The Federal Trade Commission didn't exactly bring down the hammer; the amount of the monetary penalty more closely resembled being spanked by a finch feather since the massive interweb goblin's fanny pack is stuffed with forty-three billion dollars in cash.
Apparently, Google's been baking secret "cookies," small files which websites place on your computer's hard drive upon your first visit to their site.
Mmmm...I love molasses cookies.
Anyway, Google designed these cookies to not be be detected and therefore blocked, by Safari, thus enabling the mammoth search engine to gather users' personal habits and reap the clandestine benefits.
Even before the company had its hand slapped for putting the cookies back into the jar, Google's been dodging rotten public relations tomatoes over their corporate motto, "Don't Be Evil."
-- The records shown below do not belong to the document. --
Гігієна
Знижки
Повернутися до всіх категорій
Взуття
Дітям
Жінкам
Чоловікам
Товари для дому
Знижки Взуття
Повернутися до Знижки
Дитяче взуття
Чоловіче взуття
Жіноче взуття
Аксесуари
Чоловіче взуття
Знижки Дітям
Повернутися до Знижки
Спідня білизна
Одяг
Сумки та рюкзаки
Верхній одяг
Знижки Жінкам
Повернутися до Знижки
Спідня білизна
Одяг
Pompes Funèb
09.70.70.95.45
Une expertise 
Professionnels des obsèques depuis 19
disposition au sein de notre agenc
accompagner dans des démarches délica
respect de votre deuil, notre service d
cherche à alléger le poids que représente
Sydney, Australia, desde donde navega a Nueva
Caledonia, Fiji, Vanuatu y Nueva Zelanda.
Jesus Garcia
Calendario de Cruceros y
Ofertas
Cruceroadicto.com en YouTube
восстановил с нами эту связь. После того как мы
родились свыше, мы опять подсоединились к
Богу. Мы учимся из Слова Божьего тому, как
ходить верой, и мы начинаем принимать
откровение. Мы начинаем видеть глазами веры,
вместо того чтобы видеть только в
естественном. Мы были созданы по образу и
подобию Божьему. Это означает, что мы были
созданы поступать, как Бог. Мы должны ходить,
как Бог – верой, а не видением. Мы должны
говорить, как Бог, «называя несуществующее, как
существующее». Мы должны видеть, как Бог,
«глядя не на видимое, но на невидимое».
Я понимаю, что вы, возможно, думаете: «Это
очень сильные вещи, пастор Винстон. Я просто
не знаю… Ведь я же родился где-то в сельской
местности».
What the hell kind of slogan is that? Can't you aim a just a smidge higher, Googs? How about something like "Be Nice" or ""Be Cool, Fool"? Simply requesting that employees not be evil leaves a gaping vacuum which could facilitate meanness and sneakery.
Evidently, it has.
But here's the irony for a lot of us: We worry and get angry about this assault to our privacy and we chafe at the notion of someone peddling our cyber information like a pogo stick on eBay. We're appalled at the ads we started seeing after "liking" the Shake Weight.
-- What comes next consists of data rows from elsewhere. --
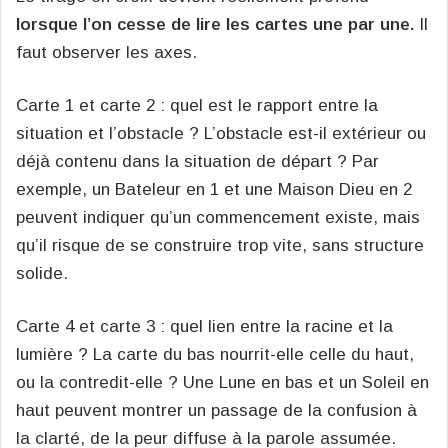
lorsque l’on cesse de lire les cartes une par une.
Il
faut observer les axes.
Carte 1 et carte 2 : quel est le rapport entre la
situation et l’obstacle ? L’obstacle est-il extérieur ou
déjà contenu dans la situation de départ ? Par
exemple, un Bateleur en 1 et une Maison Dieu en 2
peuvent indiquer qu’un commencement existe, mais
qu’il risque de se construire trop vite, sans structure
solide.
Carte 4 et carte 3 : quel lien entre la racine et la
lumière ? La carte du bas nourrit-elle celle du haut,
ou la contredit-elle ? Une Lune en bas et un Soleil en
haut peuvent montrer un passage de la confusion à
la clarté, de la peur diffuse à la parole assumée.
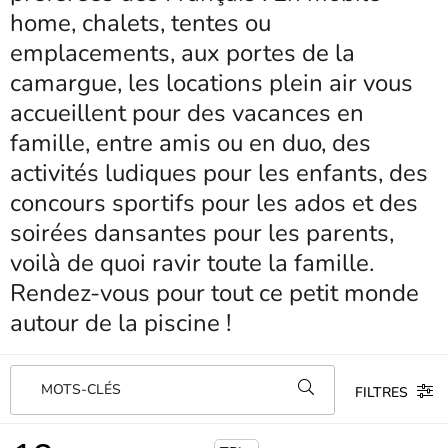
home, chalets, tentes ou
emplacements, aux portes de la
camargue, les locations plein air vous
accueillent pour des vacances en
famille, entre amis ou en duo, des
activités ludiques pour les enfants, des
concours sportifs pour les ados et des
soirées dansantes pour les parents,
voilà de quoi ravir toute la famille.
Rendez-vous pour tout ce petit monde
autour de la piscine !
MOTS-CLÉS
FILTRES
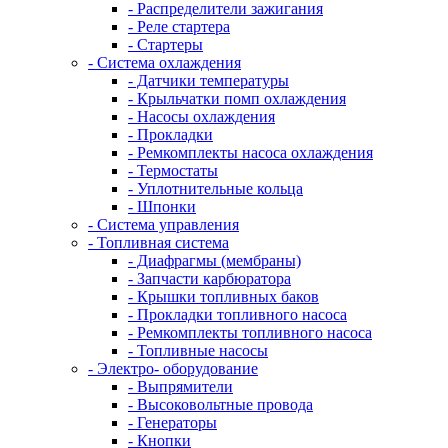
- Распределители зажигания
- Реле стартера
- Стартеры
- Система охлаждения
- Датчики температуры
- Крыльчатки помп охлаждения
- Насосы охлаждения
- Прокладки
- Ремкомплекты насоса охлаждения
- Термостаты
- Уплотнительные кольца
- Шпонки
- Система управления
- Топливная система
- Диафрагмы (мембраны)
- Запчасти карбюратора
- Крышки топливных баков
- Прокладки топливного насоса
- Ремкомплекты топливного насоса
- Топливные насосы
- Электро- оборудование
- Выпрямители
- Высоковольтные провода
- Генераторы
- Кнопки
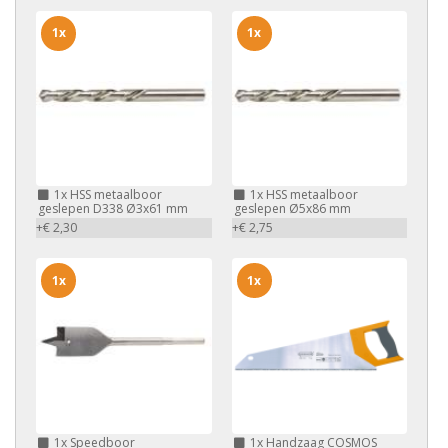
1x
1x
1x
HSS metaalboor
1x
HSS metaalboor
geslepen D338 Ø3x61 mm
geslepen Ø5x86 mm
+€ 2,30
+€ 2,75
1x
1x
1x
Speedboor
1x
Handzaag COSMOS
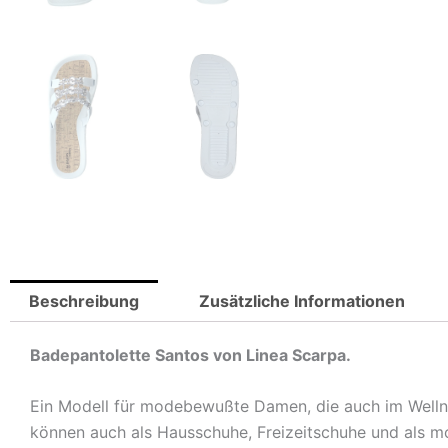
Beschreibung
Zusätzliche Informationen
Badepantolette Santos von Linea Scarpa.
Ein Modell für modebewußte Damen, die auch im Welln
können auch als Hausschuhe, Freizeitschuhe und als m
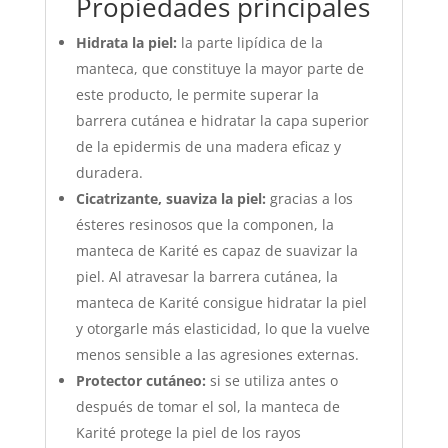
Propiedades principales
Hidrata la piel:
la parte lipídica de la
manteca, que constituye la mayor parte de
este producto, le permite superar la
barrera cutánea e hidratar la capa superior
de la epidermis de una madera eficaz y
duradera.
Cicatrizante, suaviza la piel:
gracias a los
ésteres resinosos que la componen, la
manteca de Karité es capaz de suavizar la
piel. Al atravesar la barrera cutánea, la
manteca de Karité consigue hidratar la piel
y otorgarle más elasticidad, lo que la vuelve
menos sensible a las agresiones externas.
Protector cutáneo:
si se utiliza antes o
después de tomar el sol, la manteca de
Karité protege la piel de los rayos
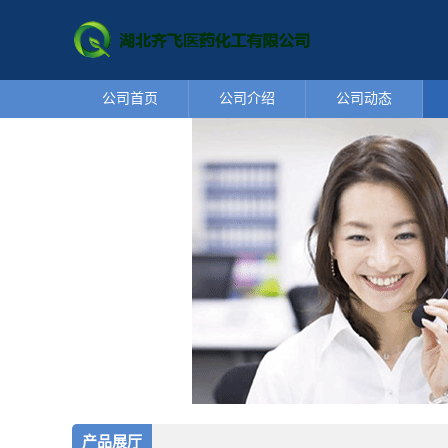
公司首页
公司介绍
公司动态
产品展厅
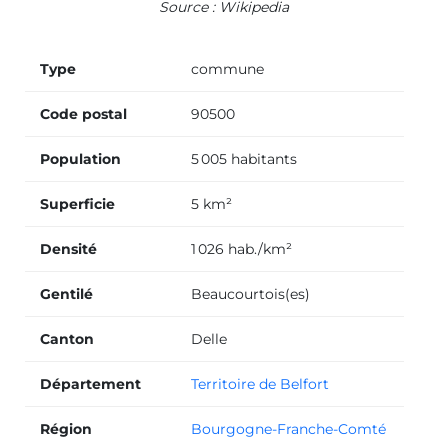
Source : Wikipedia
Type
commune
Code postal
90500
Population
5 005 habitants
Superficie
5 km²
Densité
1 026 hab./km²
Gentilé
Beaucourtois(es)
Canton
Delle
Département
Territoire de Belfort
Région
Bourgogne-Franche-Comté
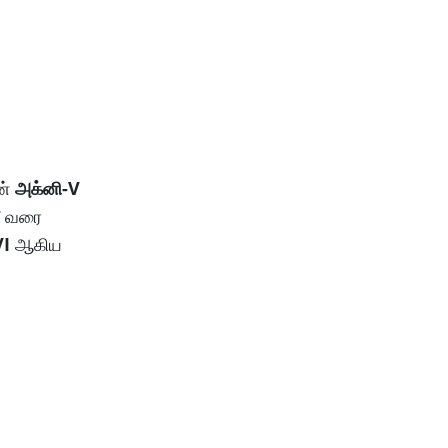
ன்
அக்னி-V
மீ வரை
VI
ஆகிய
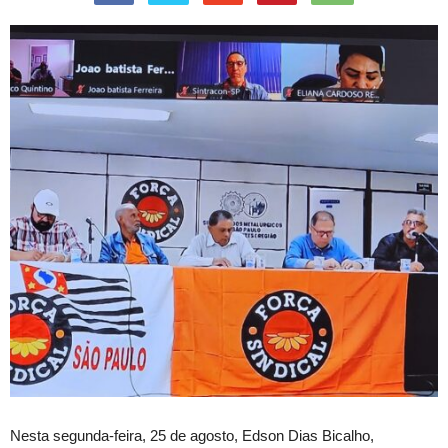
Nesta segunda-feira, 25 de agosto, Edson Dias Bicalho,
Then we get online and tell two-hundred-eighty-three of our best friends what our daughter says we look like in bike shorts or that we're currently enjoying the beef brisket at Dixie's barbecue in Bellevue and probably won't be home until around ten. Oh yeah, and we're really irritated that we had to peel two stickers off that nectarine from Safeway.
Google has no excuse for its hijinx. I wish it had to pay a far steeper penalty than a fine for which it can generate the funding in four hours of Internet commerce. Justice would proscribe that this corporation owes us, the Safari browsers, for its underhandedness.
So come on, Google, own up to your dishonest ways and do right by your customers rather than some faceless government agency.
Free Internet for a year might be a good starting point.